- _Text_:

■ ■ ■ ■ ■

ISBN 978-0-8229-6188-8 (pbk. : alk. paper)
1. Women—Social networks. 2. Sex role and globalization. 3. Rhetoric—Social aspects. 4. Rhetorical criticism. I. Title.
HQ1155.D56 2012
305.4—dc23 2012001781
ISBN-13: 978-0-8229-7788-9 (electronic)
TO ZAC WITH LOVE
CONTENTS
ACKNOWLEDGMENTS
CHAPTER 1. NETWORKING ARGUMENTS
CHAPTER 2. GENDER MAINSTREAMING
CHAPTER 3. FITNESS
CHAPTER 4. EMPOWERMENT
AFTERWORD: NETWORKING ARGUMENTS AS A WRITING PROCESS FOR THE NEW MILLENNIUM
NOTES
WORKS CITED
INDEX
ACKNOWLEDGMENTS
Books are rarely written in isolation. Although words may be put on the page by a single person, for me, a wide community network of friends, colleagues, family members, and institutions enabled my writing of this book. I am indebted to this community, and I wholeheartedly thank you for your longtime support of my scholarly and personal development.

■ ■ ■ ■ ■

- _Data section_:
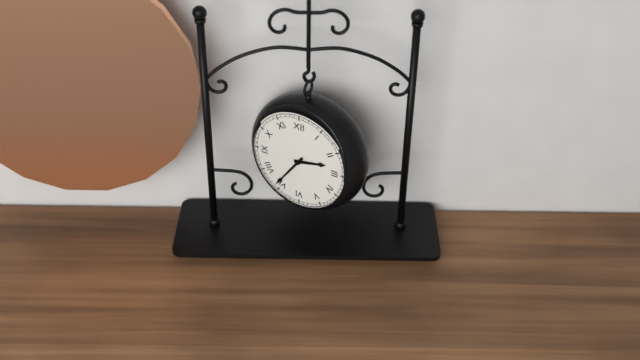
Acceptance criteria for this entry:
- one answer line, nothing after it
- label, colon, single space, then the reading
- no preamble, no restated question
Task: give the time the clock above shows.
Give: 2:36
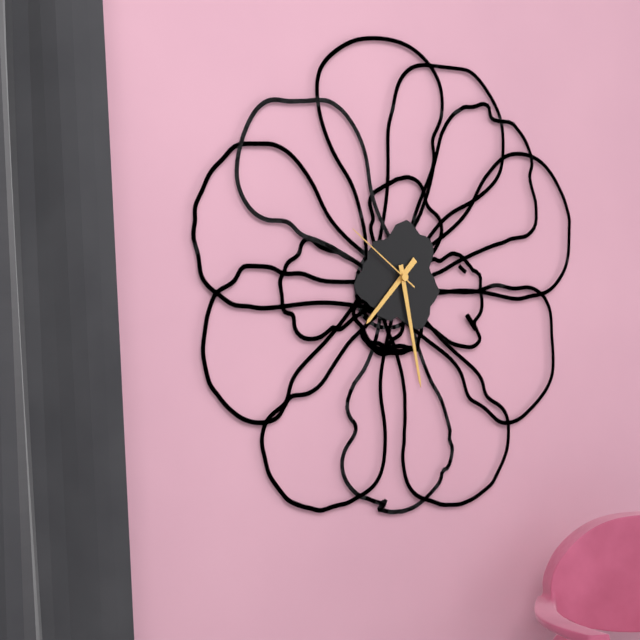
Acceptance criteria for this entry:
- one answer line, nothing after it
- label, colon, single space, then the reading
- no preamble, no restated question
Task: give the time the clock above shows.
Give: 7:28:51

■ ■ ■ ■ ■

- _Written task A_:
In the book front matter, who is the book dedicated to?
- _Written task B_:
List the titles of all the numbered chapters in the book front matter.

- _Full answer A_:
Zac

- _Full answer B_:
Networking Arguments, Gender Mainstreaming, Fitness, Empowerment